**SUPPLIED PASSAGE**
Tuesday, June 24, 2014

Exclusively Pumping For Twins

To be honest, before I had my twins I didn’t give much thought as to how I’d feed them. I had a singleton first, and my breastfeeding experience was perfect. I was a lucky momma who didn’t experience any pain, had a newborn that latched on easily, and was a hearty eater. The nine months I breastfed him were full of cuddles and precious bonding moments that I’ll treasure forever. Since my experience with him was so seamless, I assumed I’d go the same route with my twin girls. 

Minutes after they were born, I advocated for them to breastfeed as soon as possible. They were tiny, but they were mighty! At 4lbs. 12 oz. and 4lbs. 6oz. they latched on right away and I tandem fed them the two days we were in the hospital. I was pretty excited with how everything started out, and while it was totally different to feed two babies at once, I thought I’d stick with it.

**DATA TO EXAMINE**
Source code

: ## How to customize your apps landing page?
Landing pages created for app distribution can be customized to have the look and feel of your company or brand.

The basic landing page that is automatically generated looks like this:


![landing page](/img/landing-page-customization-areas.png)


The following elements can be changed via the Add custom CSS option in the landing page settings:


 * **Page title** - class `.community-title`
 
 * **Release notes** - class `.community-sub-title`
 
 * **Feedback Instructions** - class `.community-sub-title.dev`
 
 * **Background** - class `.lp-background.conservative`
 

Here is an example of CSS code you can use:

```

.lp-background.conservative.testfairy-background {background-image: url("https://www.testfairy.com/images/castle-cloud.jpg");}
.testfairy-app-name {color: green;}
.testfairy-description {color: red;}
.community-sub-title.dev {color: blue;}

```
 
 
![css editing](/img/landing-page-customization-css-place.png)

**EXERCISES**
1: In the post about pumping for twins, how long did the writer breastfeed her first child?
2: From the post about pumping for twins, list each thing the sentence beginning "I was a lucky momma" gives as a sign of the writer's luck.
The material above was taken from a separate source.

**SOLVED PROBLEMS**
1: Nine months.

2:
- She didn't experience any pain.
- Her newborn latched on easily.
- Her newborn was a hearty eater.